Equipment fault mode extraction and identification method based on text mining technology

Technical Field

The invention provides an equipment fault mode extraction and identification method based on a text mining technology, which can make up for the defect that available quantitative data is deficient in a large-scale equipment development stage, so that fault mode analysis is difficult to effectively develop, fully utilizes equipment maintenance text information, and develops fault mode extraction and machine learning-based fault mode identification research by using the text mining technology, thereby effectively carrying out rapid equipment fault positioning and maintenance arrangement decision. The method is suitable for the relevant fields of equipment fault mode analysis and the like.

Background

Reliability is an important technical attribute for measuring the use efficiency of weapon equipment and complex systems, and along with the rapid development of science and technology, high reliability and long service life have become the general requirements for development, production and service of model equipment. Therefore, advanced and scientific reliability verification and comprehensive evaluation have become the basic basis for equipment sizing, and thus, life cycle management decisions. The fault mode analysis and the fault mode identification of the equipment system are important links of reliability assessment, provide required fault type information for the reliability assessment, and directly determine the validity of a reliability assessment result in terms of accuracy and high efficiency. However, due to the outstanding characteristics of high test cost, long development period and less field test data of the large equipment system, quantitative data information which can be used for directly carrying out equipment system fault mode analysis is deficient. Therefore, how to extract other data information rapidly and accurately, and alleviate the outstanding difficulty of insufficient field test data in the equipment test identification stage, and has extremely important significance for effectively carrying out equipment fault mode analysis and identification work.
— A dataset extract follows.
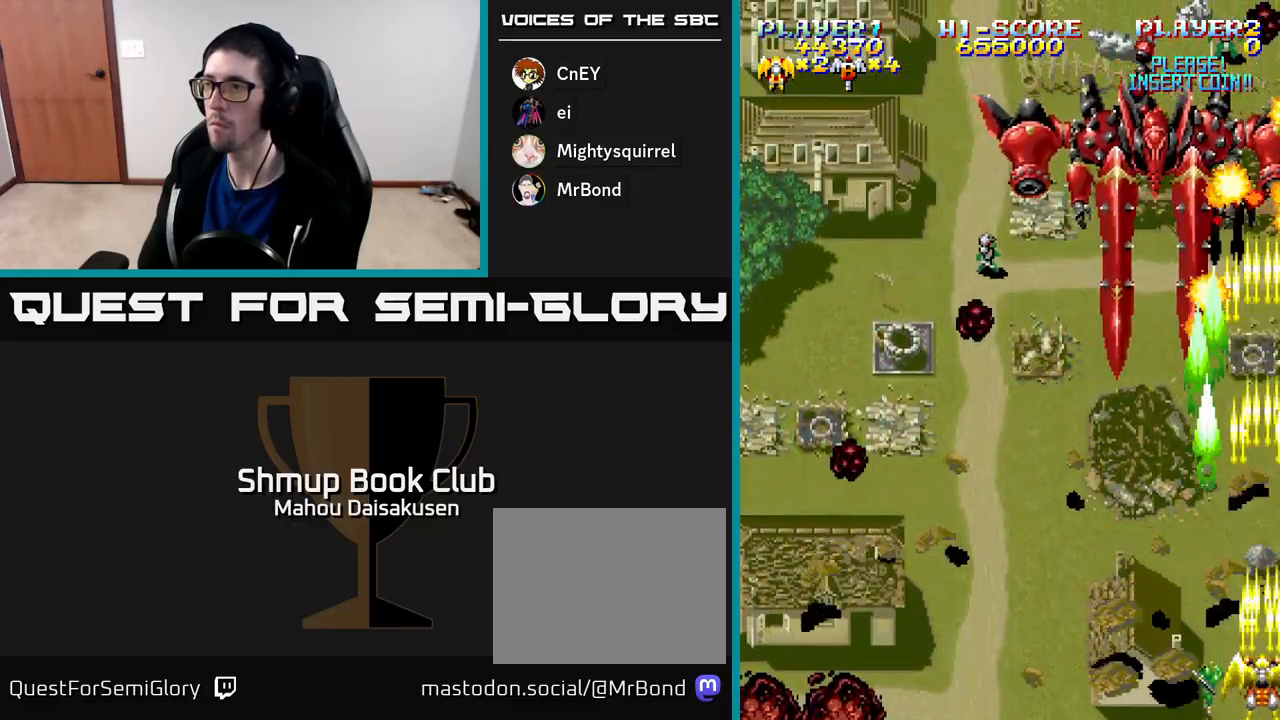
{"buttons": ["A"], "right_stick": "center", "events": []}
During the development of equipment systems, a large amount of data information has not been effectively utilized. In fact, the equipment system has a large amount of text information in the development stage, and the content of maintenance reports and the like contained in the text information provides effective data for the equipment system to perform fault mode analysis. However, how to extract effective failure modes from recorded text information and establish a relationship between failure phenomena and failure modes, thereby guiding maintenance personnel to quickly locate failure sites has become a new challenge. In recent years, thanks to the development of big data analysis technology, text information mining methods have been widely studied and developed, which can extract valuable information contained in text files based on intelligent algorithms, organize and sort the valuable information, and realize mining of text knowledge. Therefore, the text mining technology provides a powerful technical tool for solving the problems of insufficient test data, unknown relevance between a fault phenomenon and a fault mode and the like in the fault mode analysis of the equipment system.

Therefore, the invention aims at the problems that available quantized data is deficient and failure mode analysis is difficult to effectively develop in the equipment development stage, fully utilizes maintenance text information, and develops failure mode extraction and failure mode identification research based on machine learning by using a text mining technology. By effectively extracting the fault information in the text, the corresponding relation between the fault phenomenon and the fault mode is established, so that related staff can be effectively guided to carry out rapid fault positioning and maintenance activity arrangement.

Disclosure of Invention

The purpose of the invention is that: aiming at the problems that available quantized data is deficient and failure mode analysis is difficult to effectively develop in the equipment development stage, the invention fully utilizes maintenance text information, uses an intelligent extraction algorithm and a machine learning technology, and provides an equipment failure mode extraction and identification method based on a text mining technology, thereby establishing a corresponding relation between failure phenomena and failure modes and effectively carrying out quick positioning and maintenance arrangement decision of equipment failures.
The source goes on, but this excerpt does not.